WHAT THIS TASK INVOLVES:
Transcribe all the entries word for word, skipping the pictures.

RECORD EXCERPTS:
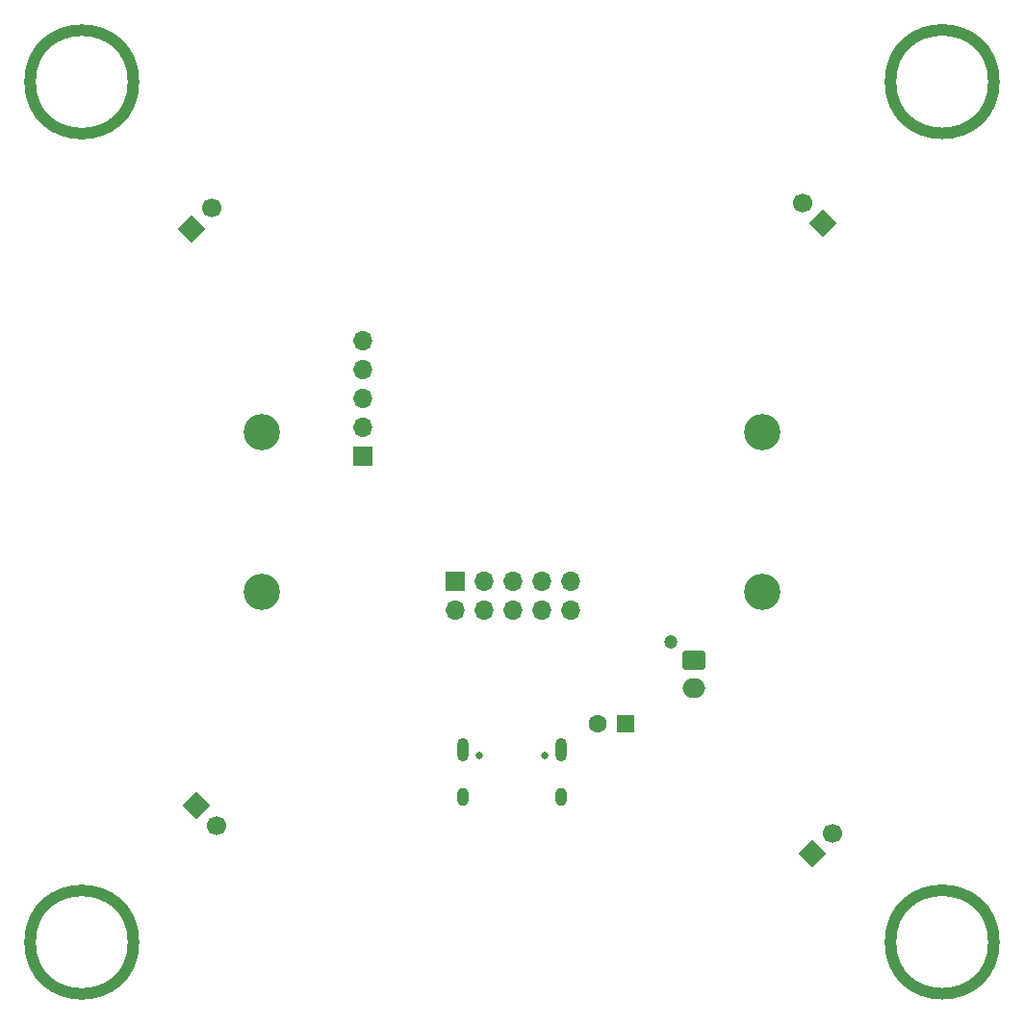
<source format=gbr>
%TF.GenerationSoftware,KiCad,Pcbnew,(6.0.1)*%
%TF.CreationDate,2022-08-15T17:42:43+03:00*%
%TF.ProjectId,ESP32_Drone,45535033-325f-4447-926f-6e652e6b6963,rev?*%
%TF.SameCoordinates,Original*%
%TF.FileFunction,Soldermask,Bot*%
%TF.FilePolarity,Negative*%
%FSLAX46Y46*%
G04 Gerber Fmt 4.6, Leading zero omitted, Abs format (unit mm)*
G04 Created by KiCad (PCBNEW (6.0.1)) date 2022-08-15 17:42:43*
%MOMM*%
%LPD*%
G01*
G04 APERTURE LIST*
G04 Aperture macros list*
%AMRoundRect*
0 Rectangle with rounded corners*
0 $1 Rounding radius*
0 $2 $3 $4 $5 $6 $7 $8 $9 X,Y pos of 4 corners*
0 Add a 4 corners polygon primitive as box body*
4,1,4,$2,$3,$4,$5,$6,$7,$8,$9,$2,$3,0*
0 Add four circle primitives for the rounded corners*
1,1,$1+$1,$2,$3*
1,1,$1+$1,$4,$5*
1,1,$1+$1,$6,$7*
1,1,$1+$1,$8,$9*
0 Add four rect primitives between the rounded corners*
20,1,$1+$1,$2,$3,$4,$5,0*
20,1,$1+$1,$4,$5,$6,$7,0*
20,1,$1+$1,$6,$7,$8,$9,0*
20,1,$1+$1,$8,$9,$2,$3,0*%
%AMHorizOval*
0 Thick line with rounded ends*
0 $1 width*
0 $2 $3 position (X,Y) of the first rounded end (center of the circle)*
0 $4 $5 position (X,Y) of the second rounded end (center of the circle)*
0 Add line between two ends*
20,1,$1,$2,$3,$4,$5,0*
0 Add two circle primitives to create the rounded ends*
1,1,$1,$2,$3*
1,1,$1,$4,$5*%
%AMRotRect*
0 Rectangle, with rotation*
0 The origin of the aperture is its center*
0 $1 length*
0 $2 width*
0 $3 Rotation angle, in degrees counterclockwise*
0 Add horizontal line*
21,1,$1,$2,0,0,$3*%
G04 Aperture macros list end*
%ADD10C,1.000000*%
%ADD11C,1.200000*%
%ADD12RoundRect,0.250000X-0.750000X0.600000X-0.750000X-0.600000X0.750000X-0.600000X0.750000X0.600000X0*%
%ADD13O,2.000000X1.700000*%
%ADD14R,1.600000X1.600000*%
%ADD15C,1.600000*%
%ADD16R,1.700000X1.700000*%
%ADD17O,1.700000X1.700000*%
%ADD18C,0.650000*%
%ADD19O,1.000000X1.600000*%
%ADD20O,1.000000X2.100000*%
%ADD21RotRect,1.700000X1.700000X45.000000*%
%ADD22HorizOval,1.700000X0.000000X0.000000X0.000000X0.000000X0*%
%ADD23C,3.200000*%
%ADD24RotRect,1.700000X1.700000X225.000000*%
%ADD25HorizOval,1.700000X0.000000X0.000000X0.000000X0.000000X0*%
%ADD26RotRect,1.700000X1.700000X135.000000*%
%ADD27HorizOval,1.700000X0.000000X0.000000X0.000000X0.000000X0*%
G04 APERTURE END LIST*
D10*
%TO.C,SYM1*%
X184396000Y-33140508D02*
G75*
G03*
X184396000Y-33140508I-4550000J0D01*
G01*
X108704000Y-33159216D02*
G75*
G03*
X108704000Y-33159216I-4550000J0D01*
G01*
X184396000Y-108832508D02*
G75*
G03*
X184396000Y-108832508I-4550000J0D01*
G01*
X108704000Y-108846000D02*
G75*
G03*
X108704000Y-108846000I-4550000J0D01*
G01*
%TD*%
D11*
%TO.C,J2*%
X156000000Y-82400000D03*
D12*
X158000000Y-84000000D03*
D13*
X158000000Y-86500000D03*
%TD*%
D14*
%TO.C,C11*%
X152000000Y-89600000D03*
D15*
X149500000Y-89600000D03*
%TD*%
D16*
%TO.C,J3*%
X137000000Y-77110000D03*
D17*
X137000000Y-79650000D03*
X139540000Y-77110000D03*
X139540000Y-79650000D03*
X142080000Y-77110000D03*
X142080000Y-79650000D03*
X144620000Y-77110000D03*
X144620000Y-79650000D03*
X147160000Y-77110000D03*
X147160000Y-79650000D03*
%TD*%
D18*
%TO.C,J8*%
X144890000Y-92400000D03*
X139110000Y-92400000D03*
D19*
X137680000Y-96050000D03*
D20*
X146320000Y-91870000D03*
D19*
X146320000Y-96050000D03*
D20*
X137680000Y-91870000D03*
%TD*%
D21*
%TO.C,J7*%
X114203949Y-96838334D03*
D22*
X116000000Y-98634385D03*
%TD*%
D16*
%TO.C,J1*%
X128840000Y-66075000D03*
D17*
X128840000Y-63535000D03*
X128840000Y-60995000D03*
X128840000Y-58455000D03*
X128840000Y-55915000D03*
%TD*%
D23*
%TO.C,H4*%
X164000000Y-78000000D03*
%TD*%
%TO.C,H1*%
X164000000Y-64000000D03*
%TD*%
%TO.C,H3*%
X120000000Y-78000000D03*
%TD*%
D24*
%TO.C,J5*%
X169366206Y-45601561D03*
D25*
X167570155Y-43805510D03*
%TD*%
D23*
%TO.C,H2*%
X120000000Y-64000000D03*
%TD*%
D26*
%TO.C,J6*%
X168403464Y-101061181D03*
D27*
X170199515Y-99265130D03*
%TD*%
D26*
%TO.C,J4*%
X113798439Y-46066206D03*
D27*
X115594490Y-44270155D03*
%TD*%
M02*

</source>
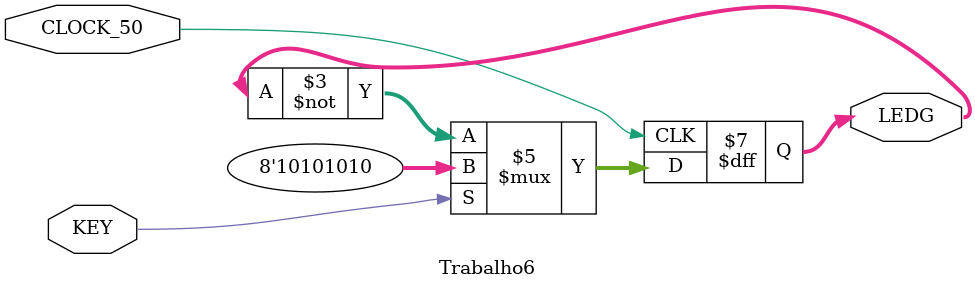
<source format=v>
module Trabalho6(
	input [0:0] KEY,
	input CLOCK_50,
	output reg [7:0] LEDG
);
always @(posedge CLOCK_50)begin

	if(KEY [0]==1)begin
		LEDG <= 8'hAA;
		
	end else begin 
		LEDG <= ~LEDG;
	end
	
end
	
	
endmodule

</source>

WRITTEN SOLUTION:
<source format=gbr>
%TF.GenerationSoftware,KiCad,Pcbnew,(6.0.1)*%
%TF.CreationDate,2022-08-15T17:42:43+03:00*%
%TF.ProjectId,ESP32_Drone,45535033-325f-4447-926f-6e652e6b6963,rev?*%
%TF.SameCoordinates,Original*%
%TF.FileFunction,Soldermask,Bot*%
%TF.FilePolarity,Negative*%
%FSLAX46Y46*%
G04 Gerber Fmt 4.6, Leading zero omitted, Abs format (unit mm)*
G04 Created by KiCad (PCBNEW (6.0.1)) date 2022-08-15 17:42:43*
%MOMM*%
%LPD*%
G01*
G04 APERTURE LIST*
G04 Aperture macros list*
%AMRoundRect*
0 Rectangle with rounded corners*
0 $1 Rounding radius*
0 $2 $3 $4 $5 $6 $7 $8 $9 X,Y pos of 4 corners*
0 Add a 4 corners polygon primitive as box body*
4,1,4,$2,$3,$4,$5,$6,$7,$8,$9,$2,$3,0*
0 Add four circle primitives for the rounded corners*
1,1,$1+$1,$2,$3*
1,1,$1+$1,$4,$5*
1,1,$1+$1,$6,$7*
1,1,$1+$1,$8,$9*
0 Add four rect primitives between the rounded corners*
20,1,$1+$1,$2,$3,$4,$5,0*
20,1,$1+$1,$4,$5,$6,$7,0*
20,1,$1+$1,$6,$7,$8,$9,0*
20,1,$1+$1,$8,$9,$2,$3,0*%
%AMHorizOval*
0 Thick line with rounded ends*
0 $1 width*
0 $2 $3 position (X,Y) of the first rounded end (center of the circle)*
0 $4 $5 position (X,Y) of the second rounded end (center of the circle)*
0 Add line between two ends*
20,1,$1,$2,$3,$4,$5,0*
0 Add two circle primitives to create the rounded ends*
1,1,$1,$2,$3*
1,1,$1,$4,$5*%
%AMRotRect*
0 Rectangle, with rotation*
0 The origin of the aperture is its center*
0 $1 length*
0 $2 width*
0 $3 Rotation angle, in degrees counterclockwise*
0 Add horizontal line*
21,1,$1,$2,0,0,$3*%
G04 Aperture macros list end*
%ADD10C,1.000000*%
%ADD11C,1.200000*%
%ADD12RoundRect,0.250000X-0.750000X0.600000X-0.750000X-0.600000X0.750000X-0.600000X0.750000X0.600000X0*%
%ADD13O,2.000000X1.700000*%
%ADD14R,1.600000X1.600000*%
%ADD15C,1.600000*%
%ADD16R,1.700000X1.700000*%
%ADD17O,1.700000X1.700000*%
%ADD18C,0.650000*%
%ADD19O,1.000000X1.600000*%
%ADD20O,1.000000X2.100000*%
%ADD21RotRect,1.700000X1.700000X45.000000*%
%ADD22HorizOval,1.700000X0.000000X0.000000X0.000000X0.000000X0*%
%ADD23C,3.200000*%
%ADD24RotRect,1.700000X1.700000X225.000000*%
%ADD25HorizOval,1.700000X0.000000X0.000000X0.000000X0.000000X0*%
%ADD26RotRect,1.700000X1.700000X135.000000*%
%ADD27HorizOval,1.700000X0.000000X0.000000X0.000000X0.000000X0*%
G04 APERTURE END LIST*
D10*
%TO.C,SYM1*%
X184396000Y-33140508D02*
G75*
G03*
X184396000Y-33140508I-4550000J0D01*
G01*
X108704000Y-33159216D02*
G75*
G03*
X108704000Y-33159216I-4550000J0D01*
G01*
X184396000Y-108832508D02*
G75*
G03*
X184396000Y-108832508I-4550000J0D01*
G01*
X108704000Y-108846000D02*
G75*
G03*
X108704000Y-108846000I-4550000J0D01*
G01*
%TD*%
D11*
%TO.C,J2*%
X156000000Y-82400000D03*
D12*
X158000000Y-84000000D03*
D13*
X158000000Y-86500000D03*
%TD*%
D14*
%TO.C,C11*%
X152000000Y-89600000D03*
D15*
X149500000Y-89600000D03*
%TD*%
D16*
%TO.C,J3*%
X137000000Y-77110000D03*
D17*
X137000000Y-79650000D03*
X139540000Y-77110000D03*
X139540000Y-79650000D03*
X142080000Y-77110000D03*
X142080000Y-79650000D03*
X144620000Y-77110000D03*
X144620000Y-79650000D03*
X147160000Y-77110000D03*
X147160000Y-79650000D03*
%TD*%
D18*
%TO.C,J8*%
X144890000Y-92400000D03*
X139110000Y-92400000D03*
D19*
X137680000Y-96050000D03*
D20*
X146320000Y-91870000D03*
D19*
X146320000Y-96050000D03*
D20*
X137680000Y-91870000D03*
%TD*%
D21*
%TO.C,J7*%
X114203949Y-96838334D03*
D22*
X116000000Y-98634385D03*
%TD*%
D16*
%TO.C,J1*%
X128840000Y-66075000D03*
D17*
X128840000Y-63535000D03*
X128840000Y-60995000D03*
X128840000Y-58455000D03*
X128840000Y-55915000D03*
%TD*%
D23*
%TO.C,H4*%
X164000000Y-78000000D03*
%TD*%
%TO.C,H1*%
X164000000Y-64000000D03*
%TD*%
%TO.C,H3*%
X120000000Y-78000000D03*
%TD*%
D24*
%TO.C,J5*%
X169366206Y-45601561D03*
D25*
X167570155Y-43805510D03*
%TD*%
D23*
%TO.C,H2*%
X120000000Y-64000000D03*
%TD*%
D26*
%TO.C,J6*%
X168403464Y-101061181D03*
D27*
X170199515Y-99265130D03*
%TD*%
D26*
%TO.C,J4*%
X113798439Y-46066206D03*
D27*
X115594490Y-44270155D03*
%TD*%
M02*

</source>
<source format=v>
module Trabalho6(
	input [0:0] KEY,
	input CLOCK_50,
	output reg [7:0] LEDG
);
always @(posedge CLOCK_50)begin

	if(KEY [0]==1)begin
		LEDG <= 8'hAA;
		
	end else begin 
		LEDG <= ~LEDG;
	end
	
end
	
	
endmodule

</source>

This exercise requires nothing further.